They are extremely vigilant towards predators such as wolves. It is known from herds of domestic yaks that in herds of 100 animals and more, individual animals are only very rarely killed by predatory mammals, as they defend themselves as one against the predators. From Sichuan cases are regularly reported in which kill Yakbullen wolves. Predatory mammals usually only kill individual animals if they are separated from the herd during a panic escape.


Different information is available about the point in time at which yaks reach sexual maturity. For bulls, the information about the age at which they are sexually mature varies between one and a half to four years. It is very likely that a number of external factors play a role, with the yaks' nutritional status being of particular importance. Bulls show the highest willingness to reproduce when they are five to six years old. Bulls that are eight years and older are usually defeated by younger bulls in rankings, which is why they have little or no share in the coverage of cows.

Yak cows show rutting symptoms for the first time from the age of 12 months . However, most do not become pregnant until they are three years old. Yak cows reach their highest reproductive rate between the ages of five and nine years. As a rule, a yak cow gives birth to four to five calves in her lifetime. Cows older than 15 or 16 years rarely give birth to calves.
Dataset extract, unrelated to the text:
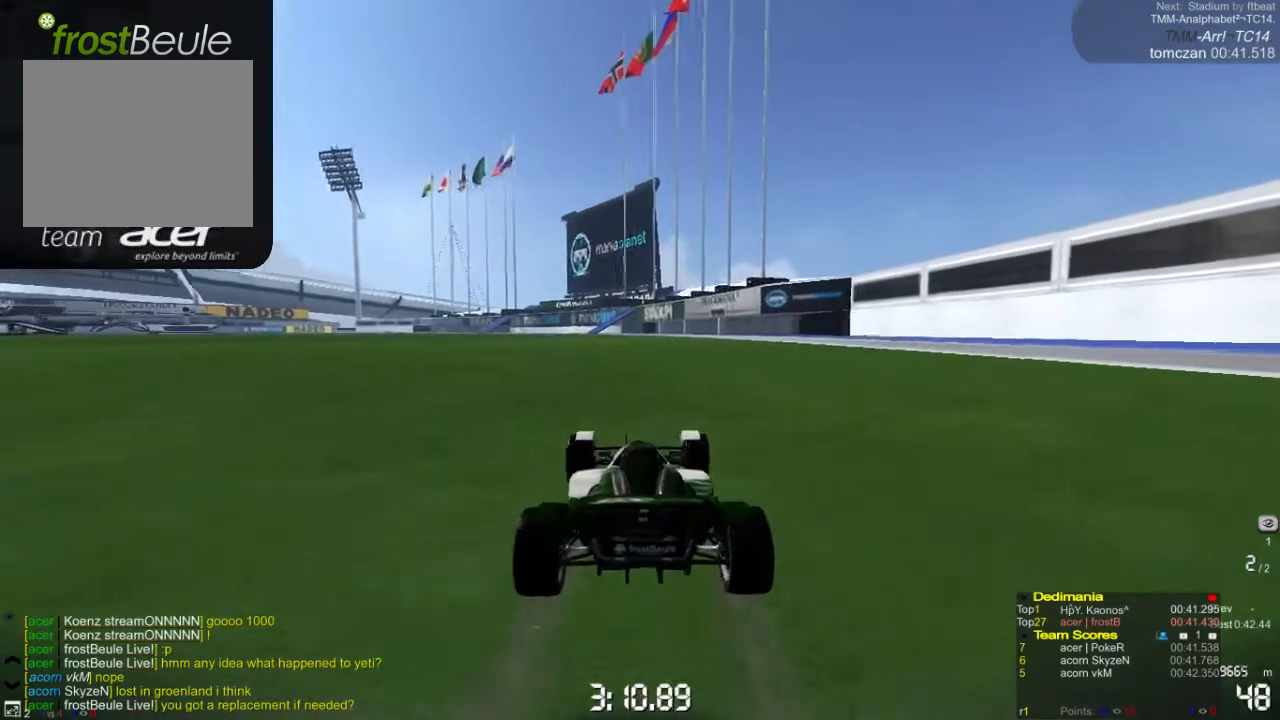
{"buttons": ["A"], "left_stick": "right", "events": [[167, "left_stick", "left"], [400, "left_stick", "right"]]}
Good feeding conditions are crucial for triggering the rut in the cows. The rut usually falls between June and September. However, a plentiful supply of food can also trigger the rut outside of this time. The pairing is preceded by fierce rank fights between the bulls. Usually bulls dominate between six and seven years of age and cover the largest number of cows in a herd. Cows are usually only in rut for 16 to 56 hours. They signal their willingness to mate by looking for bulls and lifting their tails. A bull in rutting season is constantly accompanied by the bull and covered several times.

In Styria drawn domestic yak calf

The gestation period is an average of 257 days, which is around 30 days shorter than domestic cattle. The calving season falls from March to August and peaks in April and May. Shortly before birth, the yak cows separate from the herd. Yaks will often lie down at the onset of labor, but will typically stand during labor. Newborn calves weigh between 9 and 16 kilograms, with cow calves generally being lighter than bull calves. The newborns can already stand after five to fifteen minutes and then look for the mother cow's udder.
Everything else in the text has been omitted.